Le Guardian précise avoir sollicité Piro, Havas Media, LaPam, Res et l'adresse de contact publiée par Hanover. Aucun de ces acteurs n'a répondu avant la publication de l'article. Daniel Rosenberg avait en revanche répondu à Politico, deux semaines plus tôt. Il avait défendu le travail de son entreprise en expliquant qu'elle met des faits exacts et sourcés dans le débat public et s’attache à contrer la désinformation sur Israël avec une information vérifiable.
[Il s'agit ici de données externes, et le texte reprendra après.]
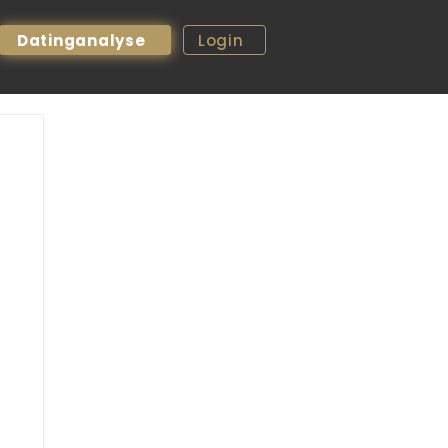
Datinganalyse
Login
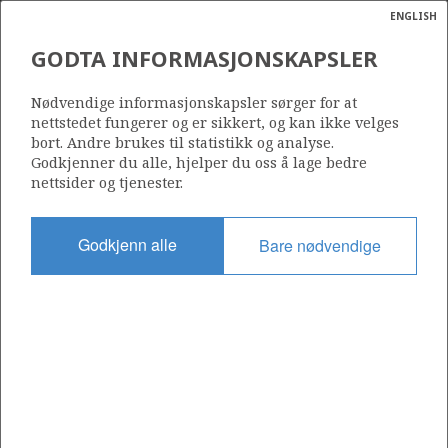
ENGLISH
Søk
N
P
MENY
GODTA INFORMASJONSKAPSLER
Ordlist
Energik
Nødvendige informasjonskapsler sørger for at
nettstedet fungerer og er sikkert, og kan ikke velges
bort. Andre brukes til statistikk og analyse.
Godkjenner du alle, hjelper du oss å lage bedre
nettsider og tjenester.
Del
Del
Del
Del
Sk
på
på
på
i
ut
Godkjenn alle
Bare nødvendige
Facebook
Twitter
LinkedIn
e-
post
OM NORSKPETROLEUM.NO
Dette nettstedet drives av Energidepartementet og
Sokkeldirektoratet i samarbeid. Illustrasjoner, kart, grafer, tabeller
med mer kan gjenbrukes hvis materialet merkes med kilde og
henvisning til www.norskpetroleum.no. Bildene på nettstedet er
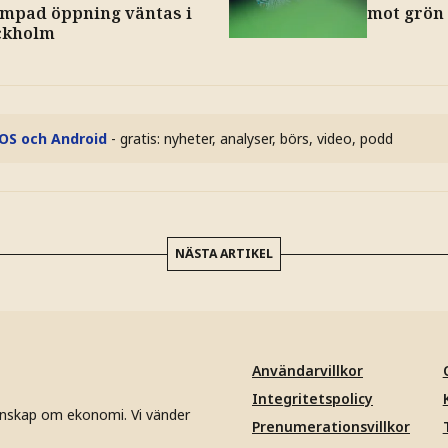
ämpad öppning väntas i
mot grön
ckholm
iOS och Android
- gratis: nyheter, analyser, börs, video, podd
NÄSTA ARTIKEL
Användarvillkor
Integritetspolicy
unskap om ekonomi. Vi vänder
Prenumerationsvillkor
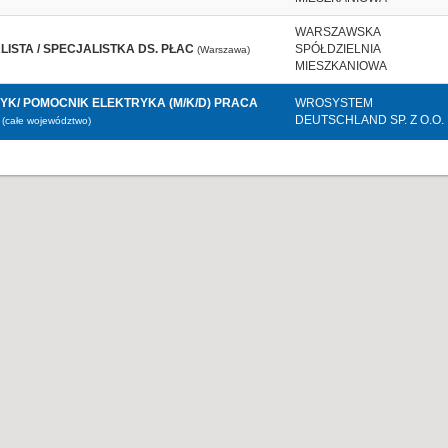
WARSZAWSKA
ISTA / SPECJALISTKA DS. PŁAC
SPÓŁDZIELNIA
(Warszawa)
MIESZKANIOWA
YK/ POMOCNIK ELEKTRYKA (M/K/D) PRACA
WROSYSTEM
DEUTSCHLAND SP. Z O.O.
(całe województwo)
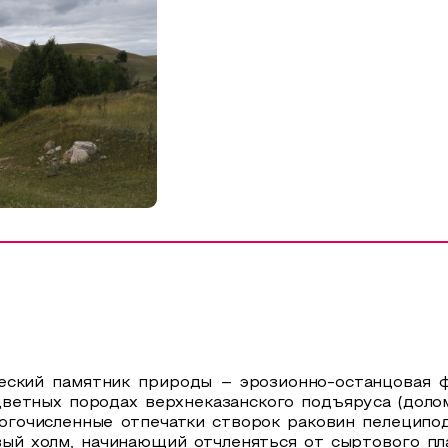
еский памятник природы – эрозионно-останцовая ф
ветных породах верхнеказанского подъяруса (доломи
огочисленные отпечатки створок раковин пелеципод
ый холм, начинающий отчленяться от сыртового пла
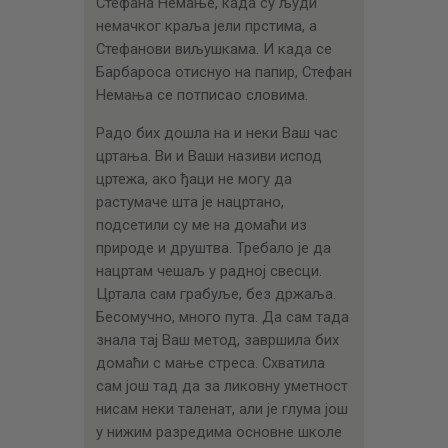
Стефана Немање, када су људи
немачког краља јели прстима, а
Стефанови виљушкама. И када се
Барбароса отиснуо на папир, Стефан
Немања се потписао словима.
Радо бих дошла на и неки Ваш час
цртања. Ви и Ваши називи испод
цртежа, ако ђаци не могу да
растумаче шта је нацртано,
подсетили су ме на домаћи из
природе и друштва. Требало је да
нацртам чешаљ у радној свесци.
Цртала сам грабуље, без држаља.
Бесомучно, много пута. Да сам тада
знала тај Ваш метод, завршила бих
домаћи с мање стреса. Схватила
сам још тад да за ликовну уметност
нисам неки таленат, али је глума још
у нижим разредима основне школе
La fiabilité des réponses d’un chatbot
Cette affaire dépasse le cas d'un institut fictif. Elle pose une question de fond sur la fiabilité des réponses obtenues d'un assistant conversationnel. Un chatbot ne vérifie pas l'existence légale d'une organisation avant de citer ses rapports. Il évalue la structure du texte, la présence de sources, la fréquence des citations croisées. Une opération de communication qui maîtrise ces critères techniques peut s'insérer dans la chaîne d'information sans déclencher d'alerte.
Le Guardian a testé cette porosité sur ChatGPT. Le système a cité Hanover tout en signalant que l'institut fait l'objet de controverses. Cet avertissement reste préférable à une citation sans réserve. Il ne règle cependant pas le problème de fond. Un résumé produit par une intelligence artificielle peut reprendre le cadrage d'une source sans en répéter les conclusions au mot près. L'influence passe alors par la structure de l'argument, pas par la citation directe.
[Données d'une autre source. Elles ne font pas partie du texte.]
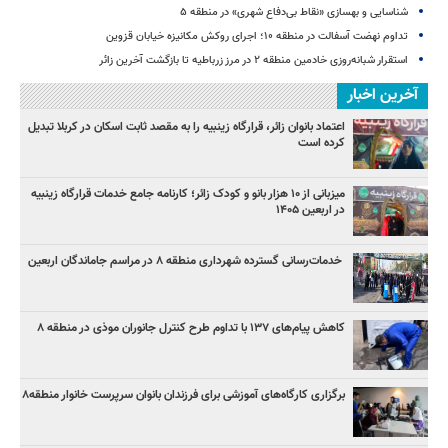
شناسایی و بهسازی «نقاط بی‌دفاع شهری» در منطقه ۵
تداوم نهضت آسفالت در منطقه ۱۰؛ اجرای روکش مکانیزه خیابان قزوین
استقرار شبانه‌روزی خادمین منطقه ۲ در مرز زرباطیه تا بازگشت آخرین زائر
آخرین اخبار
اعتماد بانوان زائر، قرارگاه زینبیه را به مقصد ثابت اسکان در کربلا تبدیل
کرده است
میزبانی از ۱۰ هزار بانو و کودک زائر؛ کارنامه جامع خدمات قرارگاه زینبیه
در اربعین ۱۴۰۵
خدمات‌رسانی گسترده شهرداری منطقه ۸ در مراسم جاماندگان اربعین
کاهش پیام‌های ۱۳۷ با تداوم طرح کنترل جانوران موذی در منطقه ۸
برگزاری کارگاه‌های آموزشی برای فرزندان بانوان سرپرست خانوار منطقه۸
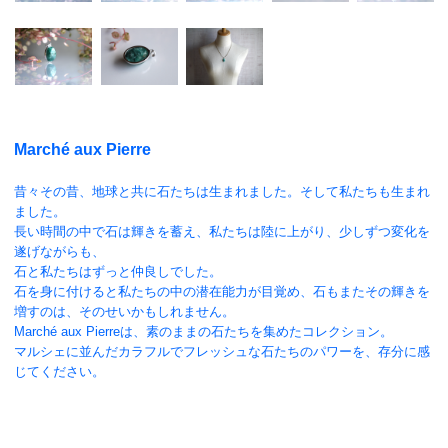
Marché aux Pierre
昔々その昔、地球と共に石たちは生まれました。そして私たちも生まれ
ました。
長い時間の中で石は輝きを蓄え、私たちは陸に上がり、少しずつ変化を
遂げながらも、
石と私たちはずっと仲良しでした。
石を身に付けると私たちの中の潜在能力が目覚め、石もまたその輝きを
増すのは、そのせいかもしれません。
Marché aux Pierreは、素のままの石たちを集めたコレクション。
マルシェに並んだカラフルでフレッシュな石たちのパワーを、存分に感
じてください。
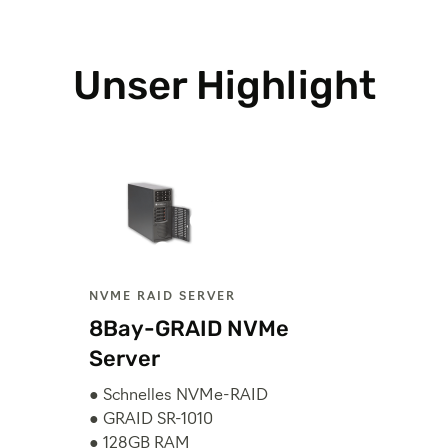
Unser Highlight
NVME RAID SERVER
8Bay-GRAID NVMe
Server
● Schnelles NVMe-RAID
● GRAID SR-1010
● 128GB RAM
Des chercheurs consultés par le Guardian, dont Nick Cleveland-Stout, chercheur associé au Quincy Institute, appellent les plateformes à traiter certains signaux comme des indices de qualité douteuse. L'absence de personnel identifié, une déclaration d'agent étranger, une vitesse de publication incompatible avec un travail de recherche humain, ces éléments pourraient être intégrés aux critères d'évaluation des sources par les modèles de langage.
Pour l'instant, cette évaluation reste largement absente. Une vigilance accrue est nécessaire en consultant une réponse générée par une intelligence artificielle sur un sujet politiquement sensible.